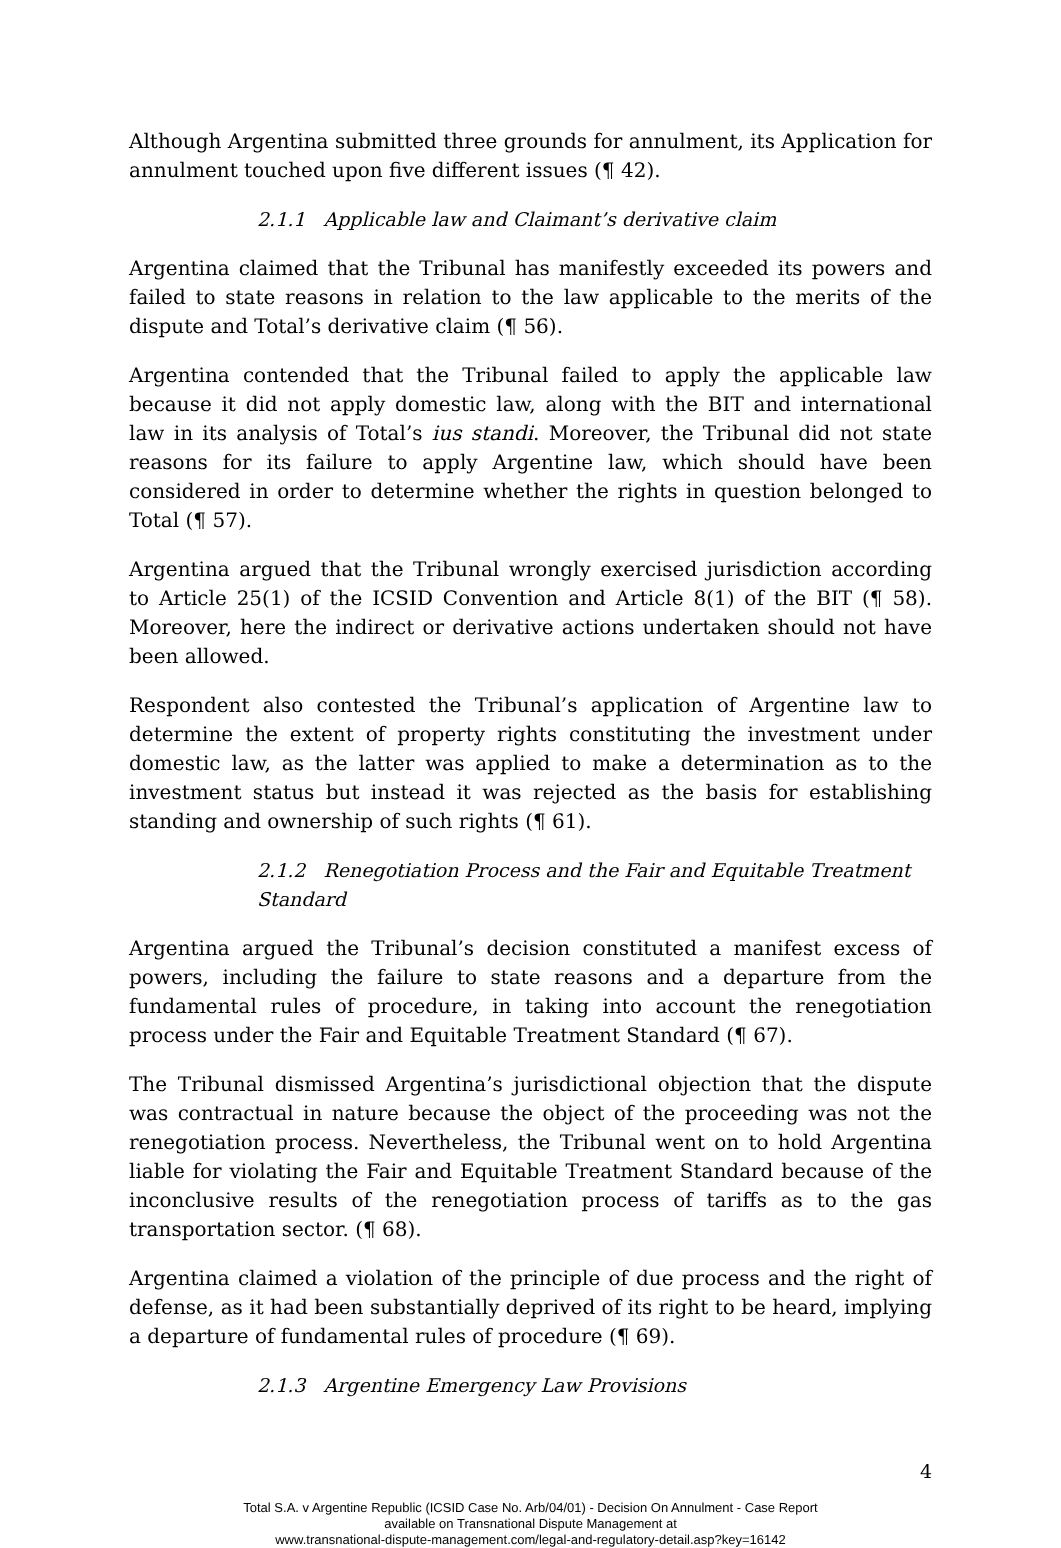Although Argentina submitted three grounds for annulment, its Application for annulment touched upon five different issues (¶ 42).
2.1.1 Applicable law and Claimant’s derivative claim
Argentina claimed that the Tribunal has manifestly exceeded its powers and failed to state reasons in relation to the law applicable to the merits of the dispute and Total’s derivative claim (¶ 56).
Argentina contended that the Tribunal failed to apply the applicable law because it did not apply domestic law, along with the BIT and international law in its analysis of Total’s ius standi. Moreover, the Tribunal did not state reasons for its failure to apply Argentine law, which should have been considered in order to determine whether the rights in question belonged to Total (¶ 57).
Argentina argued that the Tribunal wrongly exercised jurisdiction according to Article 25(1) of the ICSID Convention and Article 8(1) of the BIT (¶ 58). Moreover, here the indirect or derivative actions undertaken should not have been allowed.
Respondent also contested the Tribunal’s application of Argentine law to determine the extent of property rights constituting the investment under domestic law, as the latter was applied to make a determination as to the investment status but instead it was rejected as the basis for establishing standing and ownership of such rights (¶ 61).
2.1.2 Renegotiation Process and the Fair and Equitable Treatment Standard
Argentina argued the Tribunal’s decision constituted a manifest excess of powers, including the failure to state reasons and a departure from the fundamental rules of procedure, in taking into account the renegotiation process under the Fair and Equitable Treatment Standard (¶ 67).
The Tribunal dismissed Argentina’s jurisdictional objection that the dispute was contractual in nature because the object of the proceeding was not the renegotiation process. Nevertheless, the Tribunal went on to hold Argentina liable for violating the Fair and Equitable Treatment Standard because of the inconclusive results of the renegotiation process of tariffs as to the gas transportation sector. (¶ 68).
Argentina claimed a violation of the principle of due process and the right of defense, as it had been substantially deprived of its right to be heard, implying a departure of fundamental rules of procedure (¶ 69).
2.1.3 Argentine Emergency Law Provisions
4
Total S.A. v Argentine Republic (ICSID Case No. Arb/04/01) - Decision On Annulment - Case Report
available on Transnational Dispute Management at
www.transnational-dispute-management.com/legal-and-regulatory-detail.asp?key=16142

═══

• _Problem to work on_
What this exercise asks for is every line of the data above with the word "ICSID".

• _Response_
Argentina argued that the Tribunal wrongly exercised jurisdiction according to Article 25(1) of the ICSID Convention and Article 8(1) of the BIT (¶ 58). Moreover, here the indirect or derivative actions undertaken should not have been allowed.
Total S.A. v Argentine Republic (ICSID Case No. Arb/04/01) - Decision On Annulment - Case Report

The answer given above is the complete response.